Pursuing both a PhD in geography and a Master of Health Science degree at UF means that Dowhaniuk indeed does quite a bit of office work, but he is no stranger to adventure. A National Geographic Explorer, Dowhaniuk studies the sociocultural and spatial effects of oil development in Uganda, as well as conservation issues there and in South Africa. His dissertation research on Ugandans’ access to healthcare serves his career goal of founding an NGO devoted to community-based health intervention.

“Having a statistics background has really helped me to work on a bunch of different projects,” he explains. His passion for a diversity of projects centers on his deep love for Africa, and “a big school like UF just fit my crazy interests going everywhere,” he says with a laugh.

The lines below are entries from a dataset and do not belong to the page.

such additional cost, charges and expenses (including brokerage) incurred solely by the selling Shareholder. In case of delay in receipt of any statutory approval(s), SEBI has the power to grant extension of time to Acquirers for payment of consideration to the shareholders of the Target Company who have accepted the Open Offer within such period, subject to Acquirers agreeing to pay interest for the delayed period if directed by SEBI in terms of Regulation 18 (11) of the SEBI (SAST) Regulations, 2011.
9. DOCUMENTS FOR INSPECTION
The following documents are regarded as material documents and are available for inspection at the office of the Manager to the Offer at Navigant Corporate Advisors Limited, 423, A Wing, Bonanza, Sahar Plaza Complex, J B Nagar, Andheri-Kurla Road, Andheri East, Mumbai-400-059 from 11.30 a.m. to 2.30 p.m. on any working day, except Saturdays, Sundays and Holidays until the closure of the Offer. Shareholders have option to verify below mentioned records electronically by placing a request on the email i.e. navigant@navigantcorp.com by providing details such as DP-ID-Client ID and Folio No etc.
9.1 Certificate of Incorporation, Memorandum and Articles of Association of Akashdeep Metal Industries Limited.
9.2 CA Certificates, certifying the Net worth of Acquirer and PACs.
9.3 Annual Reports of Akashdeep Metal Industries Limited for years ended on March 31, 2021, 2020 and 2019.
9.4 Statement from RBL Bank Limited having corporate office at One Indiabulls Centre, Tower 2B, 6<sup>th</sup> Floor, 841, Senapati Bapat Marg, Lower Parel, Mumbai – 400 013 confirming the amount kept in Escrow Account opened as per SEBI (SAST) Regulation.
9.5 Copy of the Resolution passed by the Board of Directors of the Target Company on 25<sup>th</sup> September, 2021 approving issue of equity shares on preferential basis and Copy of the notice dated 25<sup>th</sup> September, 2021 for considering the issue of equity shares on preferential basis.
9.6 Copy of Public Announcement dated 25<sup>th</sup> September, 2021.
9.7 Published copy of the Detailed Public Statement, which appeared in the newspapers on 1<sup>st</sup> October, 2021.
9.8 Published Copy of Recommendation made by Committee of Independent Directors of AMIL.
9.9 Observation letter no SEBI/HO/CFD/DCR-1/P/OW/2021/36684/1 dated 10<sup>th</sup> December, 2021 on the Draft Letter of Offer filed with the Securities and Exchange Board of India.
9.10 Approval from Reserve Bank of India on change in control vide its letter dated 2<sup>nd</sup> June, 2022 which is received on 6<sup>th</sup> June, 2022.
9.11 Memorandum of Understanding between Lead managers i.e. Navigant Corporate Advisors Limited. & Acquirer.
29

He began with a BA in geography at the University of New Hampshire, adding a minor in intercultural communication for good measure, then continued at UNH for a master’s in environmental conservation and a graduate certificate in statistics. There, he met his adviser and mentor Joel Hartter ’07, who introduced him to both his Uganda work and the NatGeo Explorer program. Dowhaniuk says. “It wasn’t until I got involved on the Uganda project that I saw what I wanted to do. When I find something interesting, I gravitate toward it and see what happens.”

Recently, Dowhaniuk participated in NatGeo’s “Sciencetelling Bootcamp,” a weeklong intensive program designed to help researchers engage the public with their findings. As a self-taught photographer, Dowhaniuk embraced the opportunity, and he recently joined documentary filmmaker Dan McCabe on a hike through the Democratic Republic of the Congo, studying the fallout of the 2002 eruption of Mount Nyiragongo in the context of civil strife. “One thing I love about photography is I can give people a global sense, break down some misconceptions about sub-Saharan Africa, and tell stories that aren’t as easily told with just words,” he says.